[Items from a data source]
------

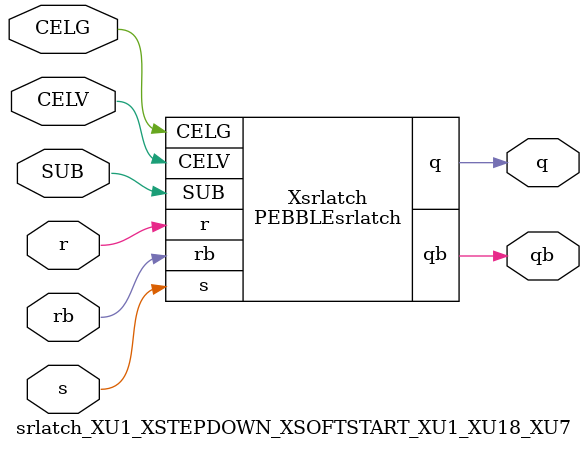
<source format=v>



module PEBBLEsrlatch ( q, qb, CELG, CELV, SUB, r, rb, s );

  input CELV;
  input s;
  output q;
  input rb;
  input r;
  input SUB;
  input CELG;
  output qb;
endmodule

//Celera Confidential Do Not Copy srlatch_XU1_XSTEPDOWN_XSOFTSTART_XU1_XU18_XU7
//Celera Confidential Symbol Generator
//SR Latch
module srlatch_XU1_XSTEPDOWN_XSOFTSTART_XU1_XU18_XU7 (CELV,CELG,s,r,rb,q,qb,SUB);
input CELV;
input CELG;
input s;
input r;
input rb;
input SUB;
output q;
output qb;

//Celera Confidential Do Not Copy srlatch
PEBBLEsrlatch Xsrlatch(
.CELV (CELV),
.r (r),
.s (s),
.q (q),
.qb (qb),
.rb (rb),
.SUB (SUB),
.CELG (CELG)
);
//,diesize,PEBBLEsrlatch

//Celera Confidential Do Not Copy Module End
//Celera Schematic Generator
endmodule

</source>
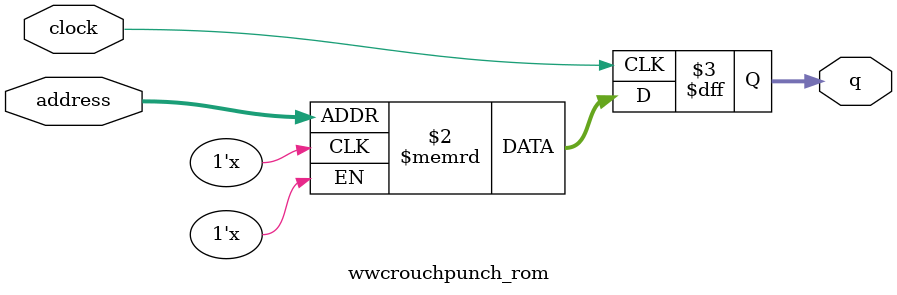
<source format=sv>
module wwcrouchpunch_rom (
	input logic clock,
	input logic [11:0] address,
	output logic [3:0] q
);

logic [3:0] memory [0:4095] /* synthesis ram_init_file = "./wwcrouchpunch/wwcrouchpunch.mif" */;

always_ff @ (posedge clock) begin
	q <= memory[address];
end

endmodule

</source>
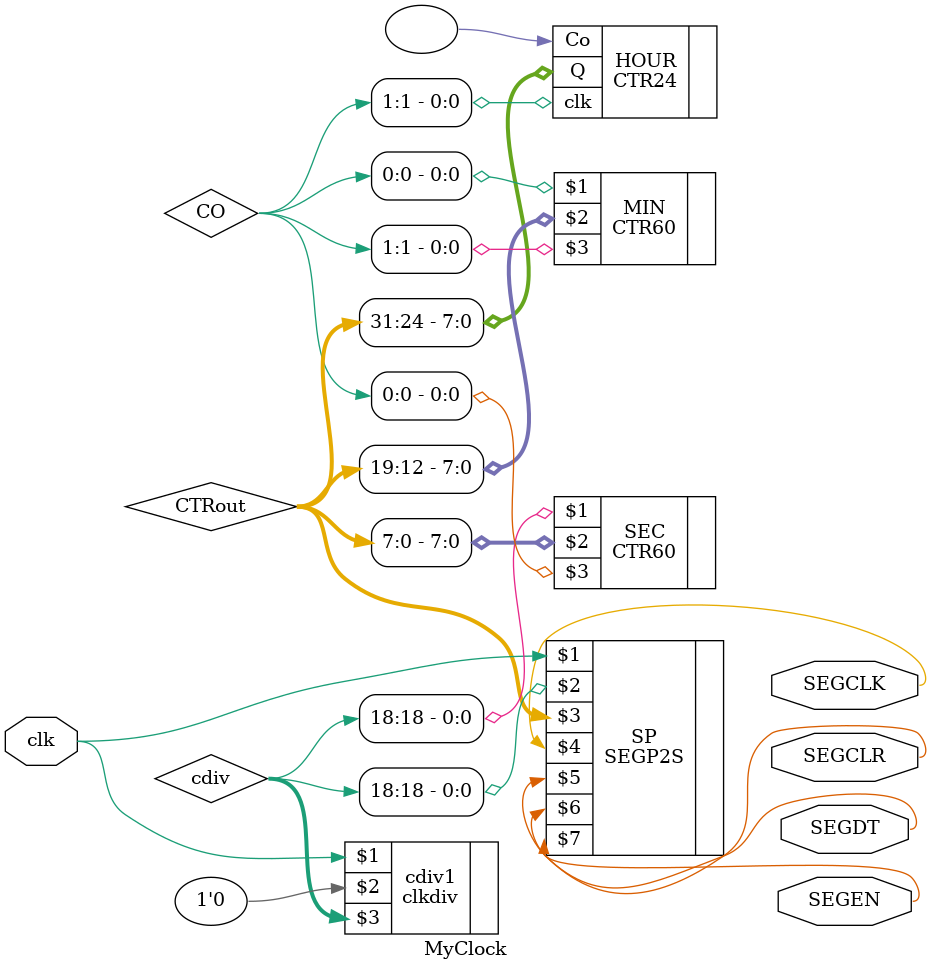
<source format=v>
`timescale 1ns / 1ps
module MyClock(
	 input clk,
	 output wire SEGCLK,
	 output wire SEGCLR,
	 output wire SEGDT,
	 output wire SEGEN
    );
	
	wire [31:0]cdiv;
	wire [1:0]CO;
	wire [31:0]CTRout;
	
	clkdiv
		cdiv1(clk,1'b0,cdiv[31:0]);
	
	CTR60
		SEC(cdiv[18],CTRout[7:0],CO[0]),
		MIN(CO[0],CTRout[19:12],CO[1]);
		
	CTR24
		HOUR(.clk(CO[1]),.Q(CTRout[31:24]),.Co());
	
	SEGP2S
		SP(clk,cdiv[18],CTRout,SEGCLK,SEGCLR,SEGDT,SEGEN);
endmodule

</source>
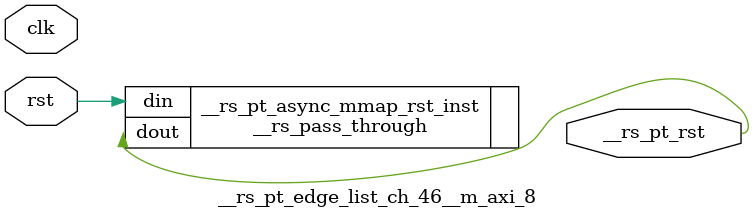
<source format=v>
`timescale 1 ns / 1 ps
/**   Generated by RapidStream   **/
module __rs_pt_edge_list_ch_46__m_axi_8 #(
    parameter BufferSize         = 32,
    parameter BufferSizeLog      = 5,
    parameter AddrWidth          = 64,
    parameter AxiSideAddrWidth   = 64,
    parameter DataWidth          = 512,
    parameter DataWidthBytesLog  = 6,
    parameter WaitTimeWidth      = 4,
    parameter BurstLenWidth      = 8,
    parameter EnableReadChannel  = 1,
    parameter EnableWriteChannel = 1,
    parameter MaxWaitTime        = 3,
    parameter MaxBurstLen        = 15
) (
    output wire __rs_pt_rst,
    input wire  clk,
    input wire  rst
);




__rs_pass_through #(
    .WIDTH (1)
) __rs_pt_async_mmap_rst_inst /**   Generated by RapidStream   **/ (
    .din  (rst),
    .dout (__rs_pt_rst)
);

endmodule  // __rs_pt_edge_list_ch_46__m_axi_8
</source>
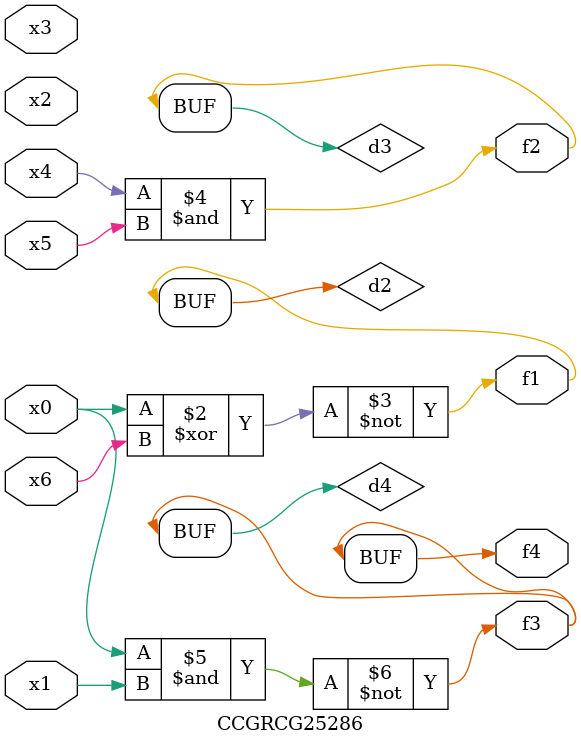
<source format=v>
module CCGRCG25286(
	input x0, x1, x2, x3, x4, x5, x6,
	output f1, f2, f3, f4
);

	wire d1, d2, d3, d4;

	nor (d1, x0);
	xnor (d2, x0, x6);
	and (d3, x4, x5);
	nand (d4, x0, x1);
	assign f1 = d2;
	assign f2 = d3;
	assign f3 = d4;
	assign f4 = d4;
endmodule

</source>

------

TASK STATEMENT: Word for word and without any pictures, return all of the lines above.

SOLUTION:
<source format=v>



module PEBBLEsrlatch ( q, qb, CELG, CELV, SUB, r, rb, s );

  input CELV;
  input s;
  output q;
  input rb;
  input r;
  input SUB;
  input CELG;
  output qb;
endmodule

//Celera Confidential Do Not Copy srlatch_XU1_XSTEPDOWN_XSOFTSTART_XU1_XU18_XU7
//Celera Confidential Symbol Generator
//SR Latch
module srlatch_XU1_XSTEPDOWN_XSOFTSTART_XU1_XU18_XU7 (CELV,CELG,s,r,rb,q,qb,SUB);
input CELV;
input CELG;
input s;
input r;
input rb;
input SUB;
output q;
output qb;

//Celera Confidential Do Not Copy srlatch
PEBBLEsrlatch Xsrlatch(
.CELV (CELV),
.r (r),
.s (s),
.q (q),
.qb (qb),
.rb (rb),
.SUB (SUB),
.CELG (CELG)
);
//,diesize,PEBBLEsrlatch

//Celera Confidential Do Not Copy Module End
//Celera Schematic Generator
endmodule

</source>
<source format=sv>
module wwcrouchpunch_rom (
	input logic clock,
	input logic [11:0] address,
	output logic [3:0] q
);

logic [3:0] memory [0:4095] /* synthesis ram_init_file = "./wwcrouchpunch/wwcrouchpunch.mif" */;

always_ff @ (posedge clock) begin
	q <= memory[address];
end

endmodule

</source>
<source format=v>
`timescale 1ns / 1ps
module MyClock(
	 input clk,
	 output wire SEGCLK,
	 output wire SEGCLR,
	 output wire SEGDT,
	 output wire SEGEN
    );
	
	wire [31:0]cdiv;
	wire [1:0]CO;
	wire [31:0]CTRout;
	
	clkdiv
		cdiv1(clk,1'b0,cdiv[31:0]);
	
	CTR60
		SEC(cdiv[18],CTRout[7:0],CO[0]),
		MIN(CO[0],CTRout[19:12],CO[1]);
		
	CTR24
		HOUR(.clk(CO[1]),.Q(CTRout[31:24]),.Co());
	
	SEGP2S
		SP(clk,cdiv[18],CTRout,SEGCLK,SEGCLR,SEGDT,SEGEN);
endmodule

</source>
<source format=v>
`timescale 1 ns / 1 ps
/**   Generated by RapidStream   **/
module __rs_pt_edge_list_ch_46__m_axi_8 #(
    parameter BufferSize         = 32,
    parameter BufferSizeLog      = 5,
    parameter AddrWidth          = 64,
    parameter AxiSideAddrWidth   = 64,
    parameter DataWidth          = 512,
    parameter DataWidthBytesLog  = 6,
    parameter WaitTimeWidth      = 4,
    parameter BurstLenWidth      = 8,
    parameter EnableReadChannel  = 1,
    parameter EnableWriteChannel = 1,
    parameter MaxWaitTime        = 3,
    parameter MaxBurstLen        = 15
) (
    output wire __rs_pt_rst,
    input wire  clk,
    input wire  rst
);




__rs_pass_through #(
    .WIDTH (1)
) __rs_pt_async_mmap_rst_inst /**   Generated by RapidStream   **/ (
    .din  (rst),
    .dout (__rs_pt_rst)
);

endmodule  // __rs_pt_edge_list_ch_46__m_axi_8
</source>
<source format=v>
module CCGRCG25286(
	input x0, x1, x2, x3, x4, x5, x6,
	output f1, f2, f3, f4
);

	wire d1, d2, d3, d4;

	nor (d1, x0);
	xnor (d2, x0, x6);
	and (d3, x4, x5);
	nand (d4, x0, x1);
	assign f1 = d2;
	assign f2 = d3;
	assign f3 = d4;
	assign f4 = d4;
endmodule

</source>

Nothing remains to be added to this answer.